# Exercise brief
Print every line of the entries below verbatim, keeping their order and wording unchanged.

(Extracted data entries)
..............................

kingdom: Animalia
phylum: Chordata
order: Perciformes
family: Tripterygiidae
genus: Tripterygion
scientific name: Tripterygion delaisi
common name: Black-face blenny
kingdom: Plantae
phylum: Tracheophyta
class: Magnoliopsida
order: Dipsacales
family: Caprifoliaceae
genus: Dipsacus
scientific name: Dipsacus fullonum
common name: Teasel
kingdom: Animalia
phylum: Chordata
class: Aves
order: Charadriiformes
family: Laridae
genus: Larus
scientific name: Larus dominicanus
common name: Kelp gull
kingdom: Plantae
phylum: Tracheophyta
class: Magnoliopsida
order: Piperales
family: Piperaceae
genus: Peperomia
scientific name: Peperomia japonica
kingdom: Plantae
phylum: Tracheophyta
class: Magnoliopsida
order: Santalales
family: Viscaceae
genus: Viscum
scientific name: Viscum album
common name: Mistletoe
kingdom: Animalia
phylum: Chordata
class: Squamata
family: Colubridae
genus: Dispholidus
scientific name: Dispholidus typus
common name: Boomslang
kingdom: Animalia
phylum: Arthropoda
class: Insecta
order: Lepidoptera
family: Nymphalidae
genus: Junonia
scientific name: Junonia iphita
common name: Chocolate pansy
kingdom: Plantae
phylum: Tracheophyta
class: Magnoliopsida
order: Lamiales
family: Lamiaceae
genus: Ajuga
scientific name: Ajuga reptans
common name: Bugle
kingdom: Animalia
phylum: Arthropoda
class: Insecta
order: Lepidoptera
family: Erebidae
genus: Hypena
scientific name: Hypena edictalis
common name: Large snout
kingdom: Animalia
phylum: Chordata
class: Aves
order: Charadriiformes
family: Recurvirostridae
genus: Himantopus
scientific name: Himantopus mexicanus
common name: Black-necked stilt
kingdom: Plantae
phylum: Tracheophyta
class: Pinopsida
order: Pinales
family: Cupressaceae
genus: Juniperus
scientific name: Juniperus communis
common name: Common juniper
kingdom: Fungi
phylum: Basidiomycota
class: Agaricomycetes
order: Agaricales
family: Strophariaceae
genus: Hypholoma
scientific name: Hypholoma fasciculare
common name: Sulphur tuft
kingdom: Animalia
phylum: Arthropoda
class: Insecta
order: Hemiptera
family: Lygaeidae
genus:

..............................

# Answer for the task
kingdom: Animalia
phylum: Chordata
order: Perciformes
family: Tripterygiidae
genus: Tripterygion
scientific name: Tripterygion delaisi
common name: Black-face blenny
kingdom: Plantae
phylum: Tracheophyta
class: Magnoliopsida
order: Dipsacales
family: Caprifoliaceae
genus: Dipsacus
scientific name: Dipsacus fullonum
common name: Teasel
kingdom: Animalia
phylum: Chordata
class: Aves
order: Charadriiformes
family: Laridae
genus: Larus
scientific name: Larus dominicanus
common name: Kelp gull
kingdom: Plantae
phylum: Tracheophyta
class: Magnoliopsida
order: Piperales
family: Piperaceae
genus: Peperomia
scientific name: Peperomia japonica
kingdom: Plantae
phylum: Tracheophyta
class: Magnoliopsida
order: Santalales
family: Viscaceae
genus: Viscum
scientific name: Viscum album
common name: Mistletoe
kingdom: Animalia
phylum: Chordata
class: Squamata
family: Colubridae
genus: Dispholidus
scientific name: Dispholidus typus
common name: Boomslang
kingdom: Animalia
phylum: Arthropoda
class: Insecta
order: Lepidoptera
family: Nymphalidae
genus: Junonia
scientific name: Junonia iphita
common name: Chocolate pansy
kingdom: Plantae
phylum: Tracheophyta
class: Magnoliopsida
order: Lamiales
family: Lamiaceae
genus: Ajuga
scientific name: Ajuga reptans
common name: Bugle
kingdom: Animalia
phylum: Arthropoda
class: Insecta
order: Lepidoptera
family: Erebidae
genus: Hypena
scientific name: Hypena edictalis
common name: Large snout
kingdom: Animalia
phylum: Chordata
class: Aves
order: Charadriiformes
family: Recurvirostridae
genus: Himantopus
scientific name: Himantopus mexicanus
common name: Black-necked stilt
kingdom: Plantae
phylum: Tracheophyta
class: Pinopsida
order: Pinales
family: Cupressaceae
genus: Juniperus
scientific name: Juniperus communis
common name: Common juniper
kingdom: Fungi
phylum: Basidiomycota
class: Agaricomycetes
order: Agaricales
family: Strophariaceae
genus: Hypholoma
scientific name: Hypholoma fasciculare
common name: Sulphur tuft
kingdom: Animalia
phylum: Arthropoda
class: Insecta
order: Hemiptera
family: Lygaeidae
genus:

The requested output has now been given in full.